Of course, there is a slightly darker spin on the new application – it hopes to learn a user's behaviour and predict interactions with co-workers.

Apparently Biggish Blue wants to shift its focus to cloud computing and data analytics from the hardware services and it thinks knowing everything about works is the way forward.

Dubbed IBM Verse, the new email service includes a built-in personal assistant that can learn from a user's behaviour and draft responses to e-mails based on similar previous interactions.

It also allows users to transform e-mail content into threads for blogs and social media, view the relationships between different employees in an e-mail, mute a chain and search through attachments.
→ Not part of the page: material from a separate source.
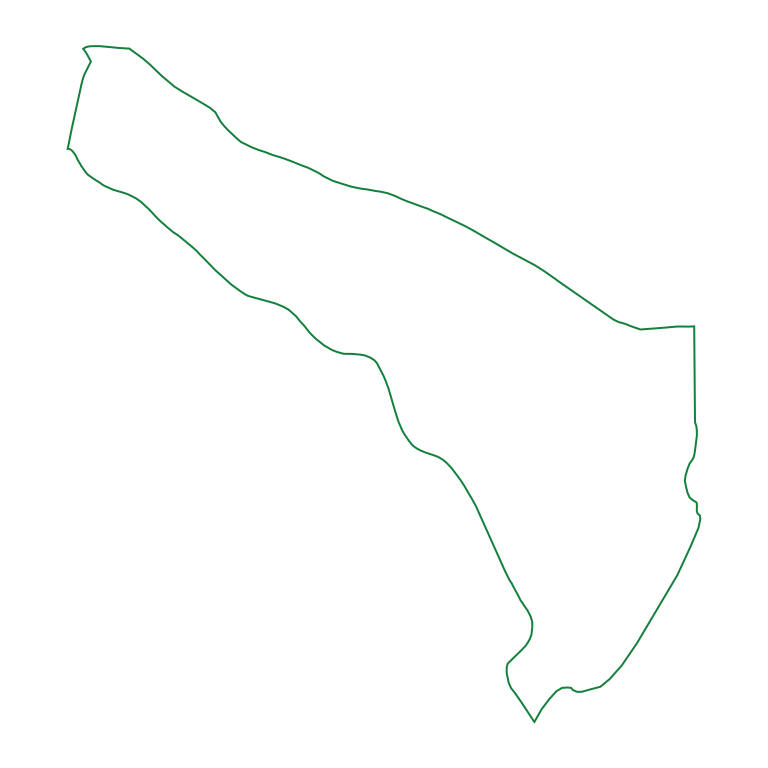 the district of Binh Dai, Bến Tre, Vietnam
{"feature_id": "81297802B66163336026361", "entity_name": "Binh Dai", "entity_type": "district", "adm_level": 2, "iso_a3": "VNM", "parent_name": "Vietnam", "parent_adm1": "Bến Tre", "projection": "equal_earth", "projection_center": [106.602, 10.168], "detail": "fine", "context": "isolated", "style": "outline", "palette": "green", "viewbox_px": 768, "rotation_deg": 0, "n_neighbors": 0, "source": "geoboundaries", "source_scale": "gbopen_adm2", "svg_char_len": 3598}
<svg xmlns="http://www.w3.org/2000/svg" viewBox="0 0 768 768"><path d="M534.4,721.9L541.7,709.1L549.4,699.0L556.2,691.4L562.0,687.9L567.6,687.5L571.1,687.9L573.1,690.2L577.1,691.8L581.8,691.8L589.9,689.5L600.3,686.8L609.5,679.2L621.6,665.7L636.9,643.3L677.3,575.2L690.3,547.1L698.4,528.1L700.3,519.1L699.9,515.5L697.6,513.6L696.8,510.9L696.9,506.6L696.8,503.1L696.0,502.1L692.9,500.2L689.6,497.5L687.3,492.2L685.8,485.6L684.8,480.5L685.7,475.1L687.5,468.9L689.6,463.6L692.0,460.3L693.5,457.7L694.4,454.4L695.2,449.0L696.9,435.4L696.8,429.9L696.3,426.0L695.0,422.2L694.2,326.4L689.1,326.6L677.6,326.5L664.1,327.7L640.5,329.5L630.4,326.0L625.3,323.9L618.5,322.0L613.4,319.5L560.6,282.8L558.9,281.6L556.7,280.0L554.4,278.3L551.8,276.5L550.4,275.5L543.5,270.7L534.8,265.2L525.6,260.3L512.4,253.3L500.2,246.1L490.7,240.6L485.3,237.5L474.1,231.0L464.9,226.0L447.2,217.5L441.6,214.7L437.7,213.0L432.4,210.9L428.5,209.0L422.5,206.9L416.0,204.5L406.8,201.2L400.9,198.7L394.4,195.7L387.6,193.2L379.7,191.5L376.2,191.1L367.7,189.5L361.9,188.8L353.4,187.1L351.4,186.7L345.9,185.0L339.5,183.0L332.7,180.8L323.9,176.4L318.7,173.0L308.2,167.8L301.9,165.5L293.2,162.0L284.6,158.7L279.1,156.9L272.9,155.1L265.0,152.0L259.2,150.2L252.2,147.5L250.5,146.7L245.1,144.0L240.8,141.9L238.8,140.2L234.0,135.8L228.8,130.9L224.5,126.4L220.8,121.9L218.6,118.1L216.0,113.5L215.1,112.0L213.3,110.6L210.1,107.9L200.0,101.8L182.5,91.7L174.5,86.7L161.5,75.7L156.0,70.4L150.2,64.8L143.1,58.7L140.7,56.9L138.0,54.9L131.4,50.2L130.2,49.2L129.4,48.6L118.1,47.9L110.3,47.1L104.7,46.6L101.2,46.3L100.3,46.2L97.0,46.1L91.8,46.2L88.9,46.4L86.5,47.0L84.9,47.7L83.2,48.8L83.9,49.7L86.4,53.2L90.0,59.8L90.9,61.6L84.7,73.8L83.7,76.3L83.2,77.8L82.5,80.3L81.4,84.6L77.9,100.6L76.2,108.4L71.9,128.0L69.7,138.9L67.7,148.9L68.7,148.8L69.3,148.9L70.0,149.3L70.9,149.8L71.8,150.5L72.7,151.4L73.9,152.9L75.5,155.2L76.2,156.5L77.5,159.5L78.1,160.4L81.5,166.3L84.5,170.5L86.3,173.0L88.5,175.2L92.8,178.2L95.8,180.2L99.7,182.6L102.8,184.9L105.7,186.5L108.7,187.7L113.2,189.8L117.1,190.9L117.8,191.1L123.2,192.7L125.8,193.5L128.1,194.4L131.1,195.8L136.2,198.5L140.6,201.6L142.6,203.3L145.9,206.5L148.0,208.3L150.8,211.2L152.7,213.2L154.9,215.7L156.9,217.7L159.6,220.4L161.0,221.8L165.4,225.5L167.1,227.1L173.2,232.2L176.8,234.5L179.2,236.2L185.6,241.5L193.0,247.6L196.5,250.8L200.1,254.7L203.8,258.3L215.1,270.0L231.6,284.8L236.4,288.3L240.1,291.0L244.9,294.2L248.3,296.0L274.9,303.3L278.9,304.9L284.1,307.1L288.9,309.9L293.2,313.7L296.4,316.6L299.9,321.1L304.7,326.3L309.1,332.0L312.1,335.2L315.1,338.1L316.4,339.3L320.5,342.5L323.9,345.3L327.7,347.5L331.8,349.9L337.2,352.0L343.7,353.8L351.1,353.9L359.3,354.5L365.2,355.5L370.7,357.8L374.6,360.4L377.0,363.2L379.1,367.3L381.0,370.9L383.6,376.0L385.0,379.4L385.2,379.7L387.1,384.8L388.3,387.8L394.6,409.4L395.2,411.3L397.6,419.1L398.9,422.8L400.3,425.9L402.0,430.0L403.4,432.5L405.1,435.3L408.9,440.8L412.0,444.7L414.1,446.6L416.7,448.4L420.4,450.4L425.1,452.4L432.6,454.9L436.7,456.3L439.2,457.5L442.5,459.5L446.0,462.3L448.6,464.9L452.1,468.8L453.2,470.3L456.5,474.6L460.6,480.2L464.2,485.7L465.9,488.6L468.5,493.2L472.0,499.0L475.4,505.2L476.0,506.3L504.9,570.8L509.4,579.9L509.9,580.7L511.8,583.5L513.0,586.0L514.1,588.1L515.4,590.6L516.9,593.0L518.2,595.6L519.3,597.7L520.3,599.9L527.9,611.1L530.7,616.6L532.2,621.8L532.3,626.7L531.5,634.2L531.3,635.0L529.7,639.2L527.6,642.9L525.7,645.7L521.1,650.5L513.1,658.3L507.8,663.5L506.7,667.3L506.7,669.9L506.7,673.1L508.6,682.5L511.1,688.2L513.6,691.3L515.1,693.2L522.3,703.6L533.6,720.9L534.4,721.9Z" fill="none" stroke="#15803d" stroke-width="2"/></svg>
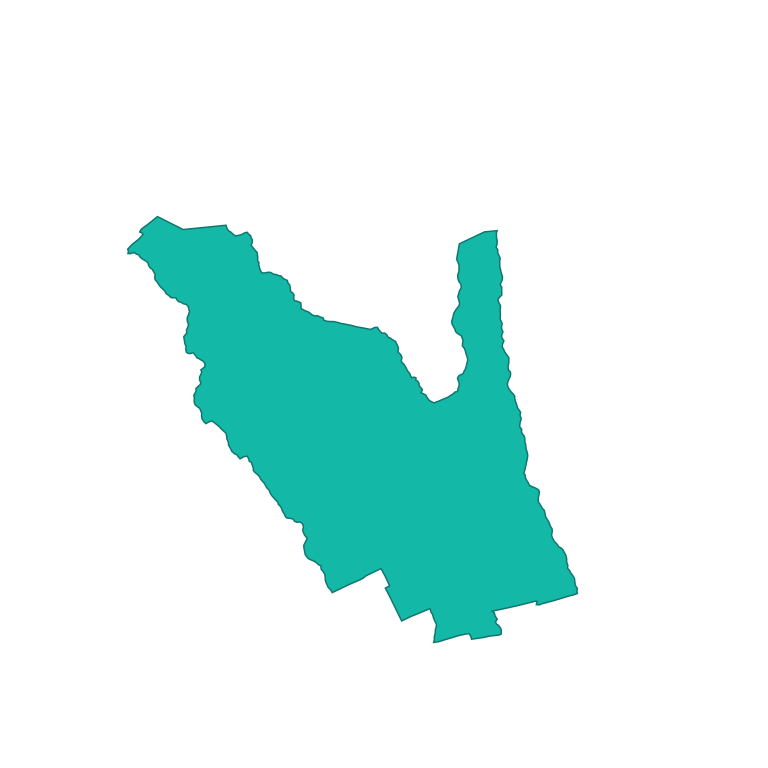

The e-mail' s interface connects to a user's most frequent contacts, schedule and lists of assignments to a dashboard for easy access.

IBM's general manager of social solutions, Jeff Schick said that the service changes the email game and is not just incremental improvements in e-mail/

IBM's enterprise mail service, known as Notes, is used by 25,000 companies worldwide and more than 50,000 use IBM's social platform for businesses, IBM Connections. The company hopes IBM Verse will eventually replace Outlook.

The free initial model will include limited mailbox sizes and file sharing. A paid version with additional features and data allowance will be available in January 2015.

Unlike Google, IBM Verse will not sell the data it gathers about users to advertisers, a selling point critical for businesses concerned about privacy and security.

The service is delivered through cloud computing and will be available in IBM's Cloud Marketplace.